Abu Sayyaf was founded in the mid-1980s by the Islamic scholar Abdurajak Abubakar Janjalani who advocated a “pure” form of Islam along the lines of Islamic fundamentalists in Afghanistan including disapproval of TV and movies, dancing and popular songs. Janjalani and other Abu Sayyaf members are believed to have fought in Afghanistan with the CIA-backed Islamic guerrillas against the Soviet-supported regime in Kabul. Several commentators have suggested that the group has degenerated into little more than a band of armed thugs after Janjalani was killed in a shootout with police in late 1998.

Following the collapse of the Marcos dictatorship in February 1986, Cory Aquino continued the war on Mindanao and at the same time sought to reach a new deal with the MNLF. The autonomy proposal contained in an Organic Act for the Autonomous Region in Muslim Mindanao (ARMM) was, however, even more limited than the previous Tripoli agreement covering only four provinces instead of 13. It was not until September 1996 under president Fidel Ramos that a deal was finally concluded with the MNLF but rejected by the MILF and Abu Sayyaf.

The MNLF leader Nur Misuari now presides as governor over the Autonomous Region in Muslim Mindanao. But the agreement remains precarious. The MNLF is disgruntled because the ARMM administration lacks any real powers and has failed to receive the funds promised under the agreement. At a meeting on March 18 to commemorate the 1968 Jabidah massacre, MNLF leaders berated the Estrada government for its failure to fulfill promises under the peace accord and warned that it would be forced to take up arms again. Misuari commented: “I have no reasons to be satisfied. Even National Security Adviser Alexander Aguirre admitted that the initial implementation of the peace accord was a failure.”

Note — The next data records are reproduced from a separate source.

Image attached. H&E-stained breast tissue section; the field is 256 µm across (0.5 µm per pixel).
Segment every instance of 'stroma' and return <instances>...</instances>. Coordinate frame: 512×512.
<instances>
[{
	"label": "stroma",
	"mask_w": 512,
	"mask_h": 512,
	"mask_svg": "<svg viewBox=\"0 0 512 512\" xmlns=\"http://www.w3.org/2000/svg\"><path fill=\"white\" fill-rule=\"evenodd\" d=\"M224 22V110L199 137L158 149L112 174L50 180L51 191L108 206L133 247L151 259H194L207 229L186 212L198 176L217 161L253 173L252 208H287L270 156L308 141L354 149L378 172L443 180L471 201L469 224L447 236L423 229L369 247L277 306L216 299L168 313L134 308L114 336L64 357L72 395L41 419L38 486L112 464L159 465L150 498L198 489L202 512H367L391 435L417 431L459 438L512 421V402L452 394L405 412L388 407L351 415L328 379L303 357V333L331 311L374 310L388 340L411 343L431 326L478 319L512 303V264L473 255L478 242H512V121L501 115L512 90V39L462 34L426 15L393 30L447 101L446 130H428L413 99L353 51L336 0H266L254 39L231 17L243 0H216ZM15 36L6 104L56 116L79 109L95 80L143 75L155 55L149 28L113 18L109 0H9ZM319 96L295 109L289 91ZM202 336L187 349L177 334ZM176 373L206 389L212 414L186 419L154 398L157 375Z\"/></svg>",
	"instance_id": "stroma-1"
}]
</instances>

The discontent in the southern Philippines is fueled by the appalling social conditions facing much of the population—the Muslim dominated areas are the most backward in what is one of the poorest countries in South East Asia. According to the 1997 Philippine Human Development Report, five of the predominantly Muslim provinces are among the six categorised as the worst off of the country's 74 provinces. An Education Department report for 1994 revealed that the proportion of people in the ARMM over 15 years of age who had not completed even one year of schooling was 27.8 percent as compared to a national average of 3.7 percent. Since then the region has been hard hit by both the Asian financial crisis and a severe drought in 1997-98.

For all his braggadocio about being “for the poor,” Estrada's policies, which are in line with the demands of the International Monetary Fund to open up the country to foreign investment, will only exacerbate the social divide between rich and poor. While the demand for an Islamic state for Mindanao's Muslim population is a complete political and economic dead-end, the various Moro groupings are able to exploit widespread hostility, anger and desperation particularly among young people for their own purposes. The outcome has been the seizure of the hostages from Malaysia. This is not the first such incident and almost certainly will not be the last.